People want to come here and we should feel pride that they do and worry that soon they may give up altogether. May's matronly, "just say no" approach is leading fast to some serious culture wars too. No surprise there. These Tories, led by the Chipping Norton set, are obstinately philistine. Their idea of a great time is champers, tickets for Wimbledon and Henley.

Our summer days are alive with festival music, concerts, big sounds, also countless literary gatherings in beautiful places, film seasons, plays, untold pleasures. Visitors fly in to take part or just to join in – it's what we are famous for and rightly in the creative and open nation which showcases the best talent, wherever it was born.
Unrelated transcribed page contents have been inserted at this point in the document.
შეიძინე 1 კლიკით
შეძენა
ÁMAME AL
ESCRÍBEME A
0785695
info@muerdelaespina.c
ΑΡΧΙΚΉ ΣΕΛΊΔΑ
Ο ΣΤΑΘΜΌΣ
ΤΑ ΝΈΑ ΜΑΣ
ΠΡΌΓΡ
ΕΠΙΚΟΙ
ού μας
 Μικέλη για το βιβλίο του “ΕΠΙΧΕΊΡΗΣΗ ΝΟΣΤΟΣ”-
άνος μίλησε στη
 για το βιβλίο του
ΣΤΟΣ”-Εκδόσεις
Now, some of the most accomplished from abroad are routinely being humiliated, refused entry or sent packing. The Russian poet Alex Galper, a protégé of Allan Ginsberg and an American citizen, was invited over for a poetry reading. He was detained and thrown out. Some musicians at Glastonbury complained they were treated as if they were the Taliban by border control staff. I personally know brilliant playwrights, screenwriters and actors from several countries who, furious with the way they have been treated by immigration officers, say they will go to Stockholm, Berlin, Rome, but no, not London, their favourite city.

According to one Indian arts promoter more and more artists are turning their backs on Britain. Idrissa Soumaoro, a Malian musician expected to play in Manchester with the hugely popular Malian singers Amadou and Miryam. They made it so hard for him to get a visa, he never came. Grigory Sokolov, one of the greatest pianists ever has been a victim of the iniquitous system; the Caribbean dancer Vybz Kartel had to cancel his European tour because the UK would not grant him a visa and Iraqi artists were not allowed to attend an exhibition of their own work in Manchester. A survey by the GLA found 70 per cent of arts organisations have had programming badly affected by these asinine rules.
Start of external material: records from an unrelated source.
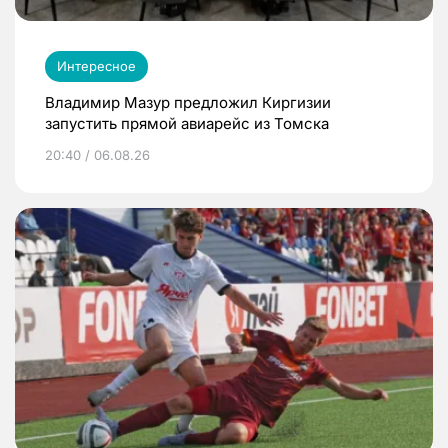
Интересное
Владимир Мазур предложил Киргизии
запустить прямой авиарейс из Томска
20:40 / 06.08.26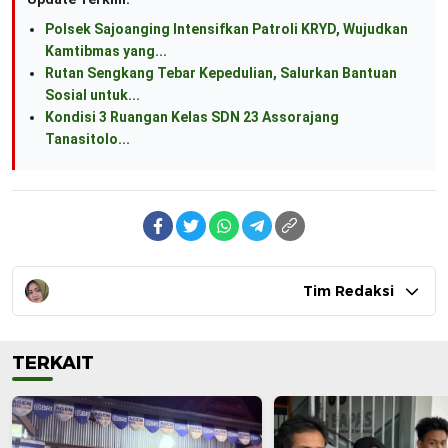
Polsek Sajoanging Intensifkan Patroli KRYD, Wujudkan
Kamtibmas yang...
Rutan Sengkang Tebar Kepedulian, Salurkan Bantuan
Sosial untuk...
Kondisi 3 Ruangan Kelas SDN 23 Assorajang
Tanasitolo...
Tim Redaksi
TERKAIT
When successful and famous non-European visiting artists are treated like scum by our agencies, it is another small victory for the relentless xenophobes who next will want their land cleansed of any "foreign" presence. The biggest lie told by politicians (and their campaigning anti-immigration friends) is that "tolerance" of immigrants gets better if the state is hard on new incomers and visitors. The exact opposite happens. State bigotry leads to intolerance flooding into the lives of even third-generation migrants. I do not wish to slander those Britons who are receptive, fair, internationalist and egalitarian, but am describing those who are not, and who contaminate the air, creating a fog of prejudice. Nothing diminishes their hostility because they hate not what we do necessarily, but who we are.



So, I am on Dateline London, BBC News Channel, on Saturday morning, discussing the News International saga and say, in jest, that Murdoch is a "bloody foreigner". It was a joke, guys. That was it. A deluge followed attacking all incomers, migrants, settlers, refugees, asylum seekers, Muslims, and most rancorously and tellingly, non-Anglo Saxons who don't quietly clean lavatories at dawn and instead overreach themselves.
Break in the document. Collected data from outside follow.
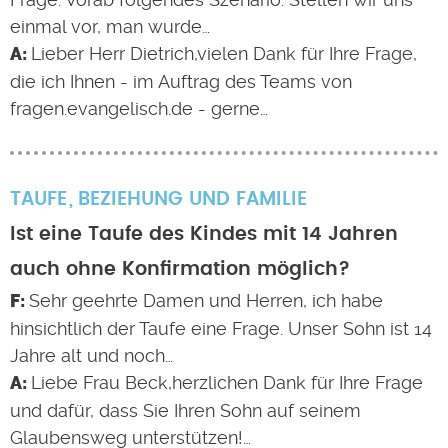
einmal vor, man wurde…
Lieber Herr Dietrich,vielen Dank für Ihre Frage,
die ich Ihnen - im Auftrag des Teams von
fragen.evangelisch.de - gerne…
TAUFE
BEZIEHUNG UND FAMILIE
Ist eine Taufe des Kindes mit 14 Jahren
auch ohne Konfirmation möglich?
Sehr geehrte Damen und Herren, ich habe
hinsichtlich der Taufe eine Frage. Unser Sohn ist 14
Jahre alt und noch…
Liebe Frau Beck,herzlichen Dank für Ihre Frage
und dafür, dass Sie Ihren Sohn auf seinem
Glaubensweg unterstützen!…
Yes, I'm on this list of treacherous high achievers, so too the benign Lenny Henry, "that half-caste" Leona Lewis, Shami Chakrabarti, the Russian owners of The Independent, and Sayeeda Warsi, the co-chair of the Conservative Party – she really gets to them, she does. One prominent Asian businessman said to me just last week: "I get so sick of this, so sick, who do they think they are, or we are? I feel like shouting, 'I'm an Immigrant. Get Me Out of Here!' I have over nine hundred people working for me, many English – isn't that enough? Forty years and never taken a penny from the state. At a family wedding this year, half the guests didn't get visas. My company would collapse if I was as scared as them."

But they are scared, just as they have been of the Murdoch empire. The latter may lose its grip, but not the fear of immigration, which always brings out the worst in our leaders at the best of times. And these are not the best of times.